CVE-2025-40213

Vulnerability

A stack-out-of-bounds bug exists in the set_mesh_sync function of the Linux kernel's Bluetooth MGMT subsystem. The issue arises from an incorrectly declared on-stack flexible array, which allows memcpy to write beyond the allocated boundary [1]. Additionally, in set_mesh_complete, a double list_del occurs when both mgmt_pending_valid and mgmt_pending_remove are called on the same pending command, leading to list corruption [2][3].

Exploitation

An attacker with the ability to send crafted Bluetooth MGMT commands can trigger these bugs.
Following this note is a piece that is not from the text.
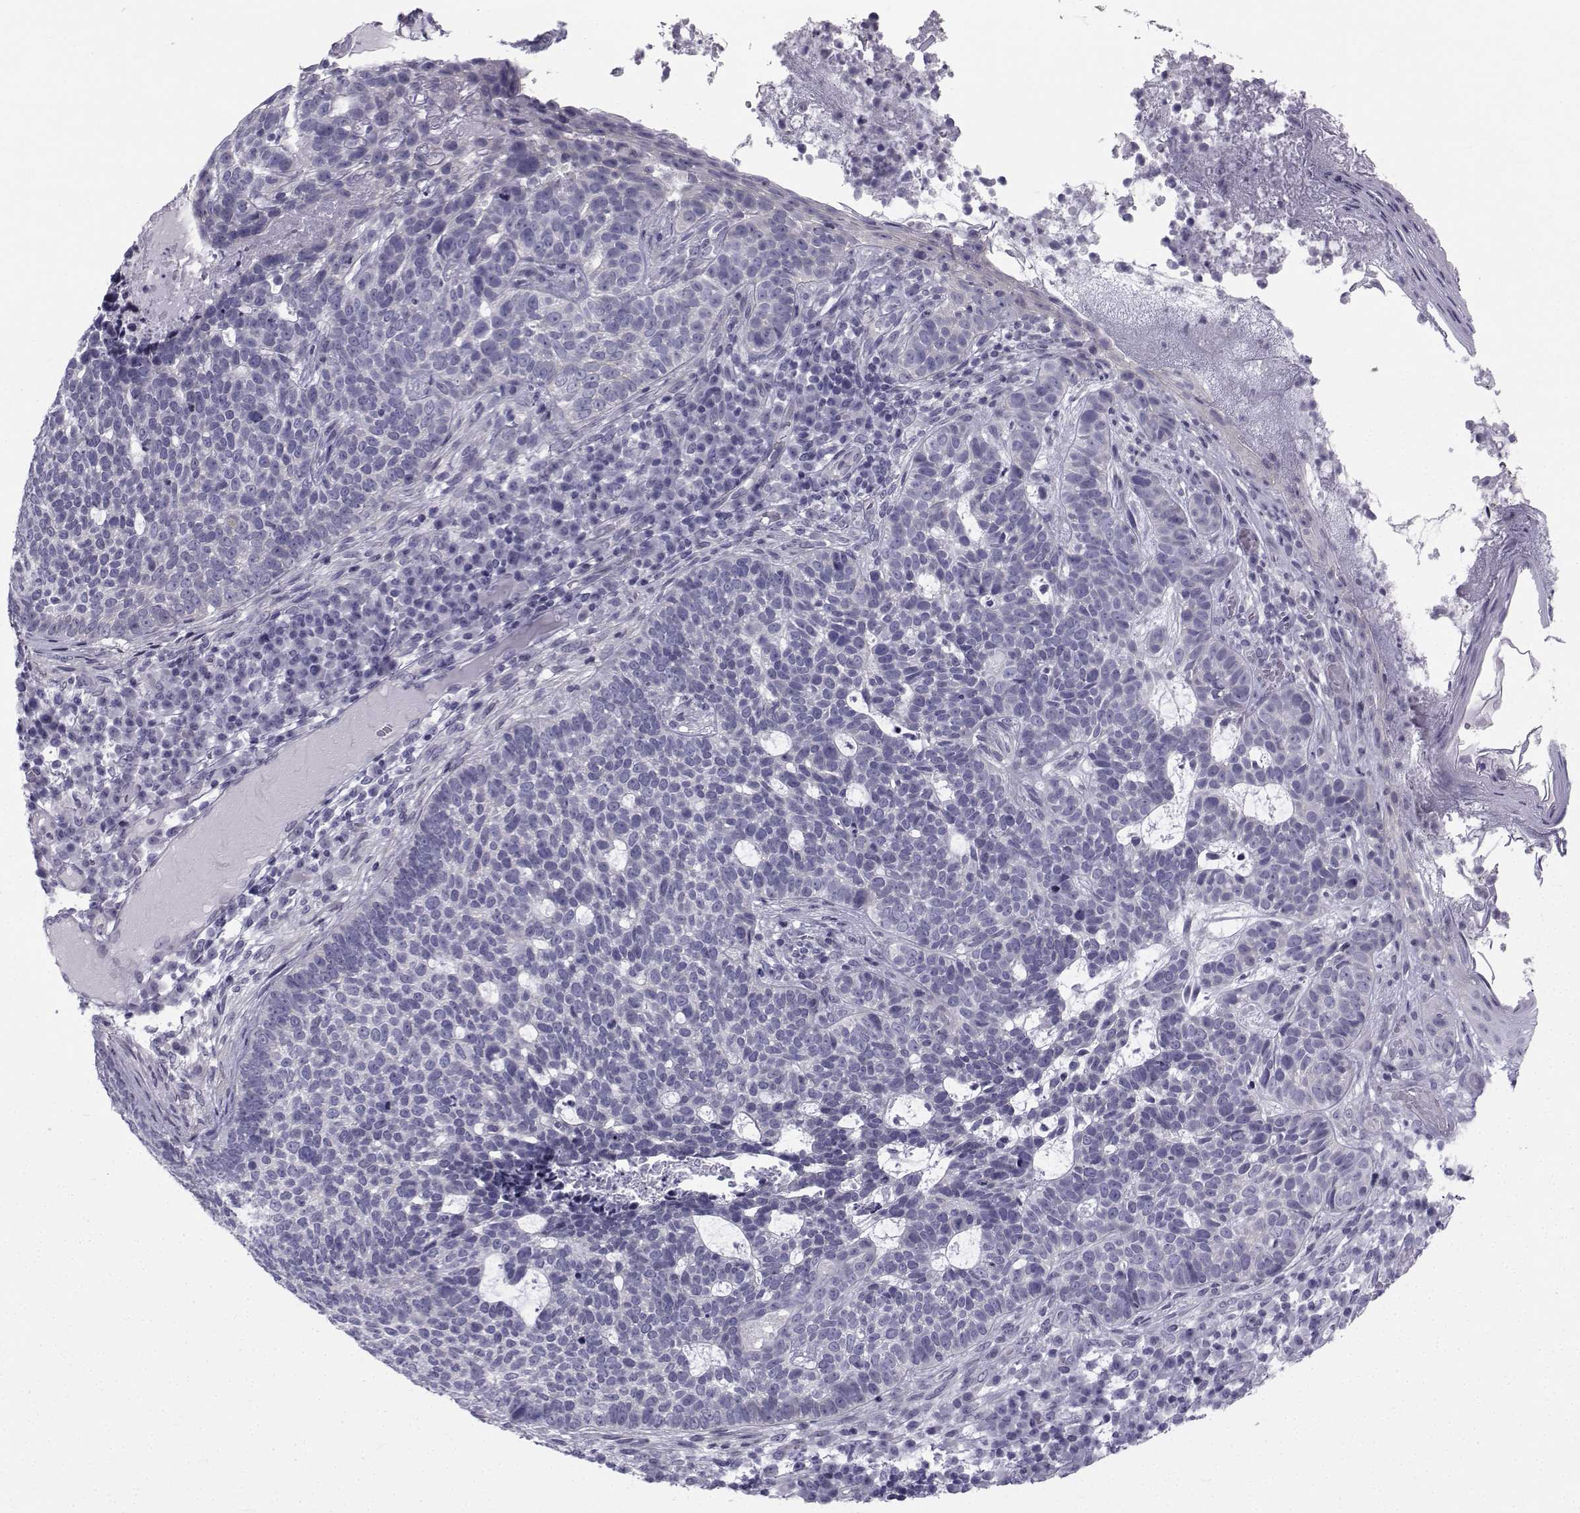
{"staining": {"intensity": "negative", "quantity": "none", "location": "none"}, "tissue": "skin cancer", "cell_type": "Tumor cells", "image_type": "cancer", "snomed": [{"axis": "morphology", "description": "Basal cell carcinoma"}, {"axis": "topography", "description": "Skin"}], "caption": "Immunohistochemistry of skin cancer (basal cell carcinoma) reveals no expression in tumor cells.", "gene": "SPANXD", "patient": {"sex": "female", "age": 69}}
The vulnerabilities are reachable from local context or potentially remotely if the Bluetooth interface is exposed. Exploitation does not require authentication if the MGMT interface is accessible.

Impact

Successful exploitation results in a kernel crash (denial of service). The double list_del can corrupt kernel memory, possibly leading to a use-after-free condition. The stack-out-of-bounds may allow limited memory corruption, though further exploitation for privilege escalation is not analyzed in the provided references.

Mitigation

The fixes have been applied to stable kernel branches. The patches use DEFINE_FLEX to correctly declare the flexible array and replace the problematic mgmt_pending_valid/mgmt_pending_remove sequence with mgmt_pending_free, while ensuring proper error reporting [1][2][3]. Users should update to the latest stable kernel to mitigate these vulnerabilities.